Keywords: Membership inference attack, Diffusion models, Benchmark
TL;DR: We are the first to report the performance overestimation of MIAs on diffusion models and present a unified benchmark for more realistic evaluation
Abstract: Membership inference attacks (MIAs) on diffusion models have emerged as potential evidence of unauthorized data usage in training pre-trained diffusion models. These attacks aim to detect the presence of specific images in training datasets of diffusion models. Our study delves into the evaluation of state-of-the-art MIAs on diffusion models and reveals critical flaws and overly optimistic performance estimates in existing MIA evaluation. We introduce CopyMark, a more realistic MIA benchmark that distinguishes itself through the support for pre-trained diffusion models, unbiased datasets, and fair evaluation pipelines. Through extensive experiments, we demonstrate that the effectiveness of current MIA methods significantly degrades under these more practical conditions. Based on our results, we alert that MIA, in its current state, is not a reliable approach for identifying unauthorized data usage in pre-trained diffusion models. To the best of our knowledge, we are the first to discover the performance overestimation of MIAs on diffusion models and present a unified benchmark for more realistic evaluation.
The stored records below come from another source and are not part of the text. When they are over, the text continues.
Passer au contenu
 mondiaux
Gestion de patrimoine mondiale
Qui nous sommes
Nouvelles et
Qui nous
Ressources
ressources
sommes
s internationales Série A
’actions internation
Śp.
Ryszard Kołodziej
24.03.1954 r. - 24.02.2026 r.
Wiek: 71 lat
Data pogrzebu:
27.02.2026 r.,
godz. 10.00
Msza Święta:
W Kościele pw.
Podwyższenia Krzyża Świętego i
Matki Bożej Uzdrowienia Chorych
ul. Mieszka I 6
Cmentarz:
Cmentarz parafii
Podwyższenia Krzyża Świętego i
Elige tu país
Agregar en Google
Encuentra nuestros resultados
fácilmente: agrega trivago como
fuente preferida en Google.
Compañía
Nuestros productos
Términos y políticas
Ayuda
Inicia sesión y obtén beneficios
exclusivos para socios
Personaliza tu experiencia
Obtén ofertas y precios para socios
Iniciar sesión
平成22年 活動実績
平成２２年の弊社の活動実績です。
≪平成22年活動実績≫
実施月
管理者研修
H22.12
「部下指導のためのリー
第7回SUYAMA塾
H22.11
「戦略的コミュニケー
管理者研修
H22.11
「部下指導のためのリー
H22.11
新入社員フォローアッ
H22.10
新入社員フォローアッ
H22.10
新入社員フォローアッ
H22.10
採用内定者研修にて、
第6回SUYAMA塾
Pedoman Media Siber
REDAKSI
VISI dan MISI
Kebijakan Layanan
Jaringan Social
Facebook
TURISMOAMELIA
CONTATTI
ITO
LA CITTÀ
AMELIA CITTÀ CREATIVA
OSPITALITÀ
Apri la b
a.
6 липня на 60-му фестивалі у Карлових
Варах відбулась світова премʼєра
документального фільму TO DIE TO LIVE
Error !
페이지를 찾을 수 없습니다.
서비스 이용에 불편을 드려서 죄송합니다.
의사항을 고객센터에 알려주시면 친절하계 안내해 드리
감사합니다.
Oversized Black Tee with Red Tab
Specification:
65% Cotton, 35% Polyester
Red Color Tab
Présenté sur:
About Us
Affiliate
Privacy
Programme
Primary Area: alignment, fairness, safety, privacy, and societal considerations
Code Of Ethics: I acknowledge that I and all co-authors of this work have read and commit to adhering to the ICLR Code of Ethics.
Submission Guidelines: I certify that this submission complies with the submission instructions as described on https://iclr.cc/Conferences/2025/AuthorGuide.
Anonymous Url: I certify that there is no URL (e.g., github page) that could be used to find authors’ identity.
No Acknowledgement Section: I certify that there is no acknowledgement section in this submission for double blind review.